Ansonsten dürfte man auf der neuen Strecke durchaus zügiger voran kommen als auf dem ersten, 2008 fertig gestellten Teil zwischen der A 20 und der Kreuzung Kronsforder Landstraße in Lübeck. Allein der Hochschulstadtteil machte mehrere Ampelstopps erforderlich.

Ob die jetzt bald fertige B 207neu ebenfalls ein durchgehendes Tempolimit von 70 km/h bekommen wird wie das erste Stück, vermochte der LBV-Chef Jens Sommerburg noch nicht zu sagen. Auf jeden Fall wird die alte B 207 zwischen Groß Grönau und Pogeez — künftig zur Landesstraße herabgestuft — und „langsamer“. Kurioserweise wird sie dann allerdings in einem besseren Zustand sein als jetzt, denn bei einem Wechsel der Baulastträger muss eine Straße in tadellosem Zustand übergeben werden. Die B 207 alt wird künftig als Landesstraße komplett saniert sein. Im Bereich Pogeez, soviel steht bereits fest, wird diese Straße verschmälert und Parkstreifen werden angelegt. Automobile Berufspendler und Anwohner können also bald gleichermaßen aufatmen: Die einen haben‘s kürzer, die anderen ruhiger.

Und eine runderneuerte Straße obendrein.

B 207neu in Zahlen
Baubeginn: 2011, vier Jahre nach Fertigstellung des ersten Abschnitts (2008)

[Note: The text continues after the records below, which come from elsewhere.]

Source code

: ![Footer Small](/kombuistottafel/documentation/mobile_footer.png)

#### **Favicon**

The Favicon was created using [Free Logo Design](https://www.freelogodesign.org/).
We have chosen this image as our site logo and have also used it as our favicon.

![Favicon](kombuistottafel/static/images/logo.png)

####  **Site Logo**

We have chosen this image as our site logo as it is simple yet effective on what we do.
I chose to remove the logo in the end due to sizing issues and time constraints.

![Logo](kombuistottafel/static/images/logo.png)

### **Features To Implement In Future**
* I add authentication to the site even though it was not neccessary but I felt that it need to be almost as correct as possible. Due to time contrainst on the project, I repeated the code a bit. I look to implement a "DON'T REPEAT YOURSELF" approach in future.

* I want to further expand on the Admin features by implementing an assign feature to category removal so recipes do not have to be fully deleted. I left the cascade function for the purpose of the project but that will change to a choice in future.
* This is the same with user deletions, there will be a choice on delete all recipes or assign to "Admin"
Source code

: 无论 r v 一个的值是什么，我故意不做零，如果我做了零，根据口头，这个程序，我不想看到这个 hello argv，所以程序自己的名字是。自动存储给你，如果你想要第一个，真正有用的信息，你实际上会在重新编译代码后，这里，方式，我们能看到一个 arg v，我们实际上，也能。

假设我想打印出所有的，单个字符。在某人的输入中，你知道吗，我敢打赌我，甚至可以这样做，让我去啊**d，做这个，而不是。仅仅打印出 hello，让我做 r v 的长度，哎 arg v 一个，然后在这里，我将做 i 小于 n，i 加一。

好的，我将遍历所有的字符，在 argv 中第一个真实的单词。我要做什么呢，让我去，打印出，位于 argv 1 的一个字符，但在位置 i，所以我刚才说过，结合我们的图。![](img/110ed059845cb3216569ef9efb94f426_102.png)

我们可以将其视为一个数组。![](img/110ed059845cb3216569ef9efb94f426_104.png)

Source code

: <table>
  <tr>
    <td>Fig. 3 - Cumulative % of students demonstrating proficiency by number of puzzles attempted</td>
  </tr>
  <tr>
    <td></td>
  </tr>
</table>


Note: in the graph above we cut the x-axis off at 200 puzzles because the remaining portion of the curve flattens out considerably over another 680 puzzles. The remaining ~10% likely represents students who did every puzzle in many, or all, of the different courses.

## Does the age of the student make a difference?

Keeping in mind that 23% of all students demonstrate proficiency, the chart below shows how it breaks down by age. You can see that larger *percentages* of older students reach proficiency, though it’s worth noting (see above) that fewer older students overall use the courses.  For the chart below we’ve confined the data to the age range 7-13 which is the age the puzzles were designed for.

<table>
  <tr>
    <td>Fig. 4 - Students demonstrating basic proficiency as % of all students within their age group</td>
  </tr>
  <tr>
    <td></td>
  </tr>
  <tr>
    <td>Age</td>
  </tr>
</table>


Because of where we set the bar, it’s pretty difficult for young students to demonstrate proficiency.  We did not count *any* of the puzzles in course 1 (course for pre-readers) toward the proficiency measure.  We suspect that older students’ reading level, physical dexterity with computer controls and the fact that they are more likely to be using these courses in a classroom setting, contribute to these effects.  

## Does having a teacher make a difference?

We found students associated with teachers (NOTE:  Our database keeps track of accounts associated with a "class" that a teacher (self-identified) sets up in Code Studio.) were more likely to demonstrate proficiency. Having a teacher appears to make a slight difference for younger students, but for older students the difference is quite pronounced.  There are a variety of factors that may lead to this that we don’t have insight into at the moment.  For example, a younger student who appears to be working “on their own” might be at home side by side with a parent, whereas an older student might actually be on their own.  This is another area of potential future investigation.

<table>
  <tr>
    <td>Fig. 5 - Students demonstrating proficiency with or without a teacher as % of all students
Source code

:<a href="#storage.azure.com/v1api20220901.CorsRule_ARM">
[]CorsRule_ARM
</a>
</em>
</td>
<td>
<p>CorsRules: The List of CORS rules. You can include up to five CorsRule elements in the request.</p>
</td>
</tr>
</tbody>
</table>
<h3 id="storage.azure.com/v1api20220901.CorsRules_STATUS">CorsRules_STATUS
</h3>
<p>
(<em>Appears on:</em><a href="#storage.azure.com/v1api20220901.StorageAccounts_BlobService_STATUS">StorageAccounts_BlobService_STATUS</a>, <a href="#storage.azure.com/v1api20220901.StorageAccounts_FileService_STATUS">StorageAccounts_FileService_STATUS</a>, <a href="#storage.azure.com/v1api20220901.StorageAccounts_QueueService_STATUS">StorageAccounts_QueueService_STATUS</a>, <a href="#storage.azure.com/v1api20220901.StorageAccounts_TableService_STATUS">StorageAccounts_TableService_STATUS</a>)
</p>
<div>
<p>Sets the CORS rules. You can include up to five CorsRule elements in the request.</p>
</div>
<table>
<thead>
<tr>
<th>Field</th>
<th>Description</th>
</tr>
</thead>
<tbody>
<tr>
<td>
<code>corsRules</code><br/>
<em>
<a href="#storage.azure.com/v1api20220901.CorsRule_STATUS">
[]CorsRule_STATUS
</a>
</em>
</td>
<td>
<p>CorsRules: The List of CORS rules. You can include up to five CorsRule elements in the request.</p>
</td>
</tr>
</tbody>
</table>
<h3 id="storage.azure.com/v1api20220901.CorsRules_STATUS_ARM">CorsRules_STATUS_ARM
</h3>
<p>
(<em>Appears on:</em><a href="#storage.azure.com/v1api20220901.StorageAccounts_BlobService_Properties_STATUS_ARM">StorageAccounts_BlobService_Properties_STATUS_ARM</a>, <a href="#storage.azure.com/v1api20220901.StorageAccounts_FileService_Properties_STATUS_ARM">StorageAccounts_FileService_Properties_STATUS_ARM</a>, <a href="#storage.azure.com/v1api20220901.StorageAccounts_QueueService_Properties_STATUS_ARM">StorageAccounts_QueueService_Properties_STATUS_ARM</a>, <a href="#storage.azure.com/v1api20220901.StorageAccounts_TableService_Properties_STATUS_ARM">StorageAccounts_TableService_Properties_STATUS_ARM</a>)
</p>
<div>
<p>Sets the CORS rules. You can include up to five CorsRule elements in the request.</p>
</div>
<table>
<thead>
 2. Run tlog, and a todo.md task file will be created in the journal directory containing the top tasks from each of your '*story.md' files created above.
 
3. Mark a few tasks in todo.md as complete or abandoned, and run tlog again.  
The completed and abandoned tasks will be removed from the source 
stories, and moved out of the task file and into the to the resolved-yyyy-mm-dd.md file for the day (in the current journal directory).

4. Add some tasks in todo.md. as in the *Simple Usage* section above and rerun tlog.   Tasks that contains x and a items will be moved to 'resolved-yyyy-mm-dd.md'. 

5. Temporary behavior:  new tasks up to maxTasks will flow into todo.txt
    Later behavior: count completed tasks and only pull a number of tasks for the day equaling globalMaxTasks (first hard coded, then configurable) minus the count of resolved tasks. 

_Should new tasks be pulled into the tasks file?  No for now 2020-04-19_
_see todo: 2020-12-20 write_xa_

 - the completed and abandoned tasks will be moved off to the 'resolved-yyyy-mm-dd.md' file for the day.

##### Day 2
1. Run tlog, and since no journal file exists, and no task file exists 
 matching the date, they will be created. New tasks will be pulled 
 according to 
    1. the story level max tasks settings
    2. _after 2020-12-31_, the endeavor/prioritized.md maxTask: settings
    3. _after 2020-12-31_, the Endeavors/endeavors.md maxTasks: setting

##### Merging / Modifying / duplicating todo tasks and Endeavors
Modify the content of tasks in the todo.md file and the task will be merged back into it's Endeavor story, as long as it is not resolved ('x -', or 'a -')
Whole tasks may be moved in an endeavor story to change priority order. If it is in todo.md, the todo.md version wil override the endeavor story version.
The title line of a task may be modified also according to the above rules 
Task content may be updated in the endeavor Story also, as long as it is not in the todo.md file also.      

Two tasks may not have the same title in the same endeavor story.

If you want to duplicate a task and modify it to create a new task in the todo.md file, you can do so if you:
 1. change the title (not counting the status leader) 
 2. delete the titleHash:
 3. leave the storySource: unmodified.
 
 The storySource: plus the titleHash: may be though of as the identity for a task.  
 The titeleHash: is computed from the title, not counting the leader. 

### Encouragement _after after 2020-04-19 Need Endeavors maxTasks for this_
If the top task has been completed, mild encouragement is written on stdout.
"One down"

2011 drei Torflinsen (80 000 Kubikmeter) müssen entsorgt werden. Lange ist unklar wohin


Streckenlänge: 5,3 km, neun Brücken kosten allein 16 Millionen Euro


Angestrebter Fertigstellungstermin im März 2012: Sommer 2014

Ackerflächenverbrauch: 100 Hektar

März 2012: Bauarbeiten werden nach Lösung des Torflinsenproblems fortgesetzt

Erwarteter Entlastungsfaktor für Pogeez und Groß Sarau: über 10 000 Fahrzeuge pro Tag.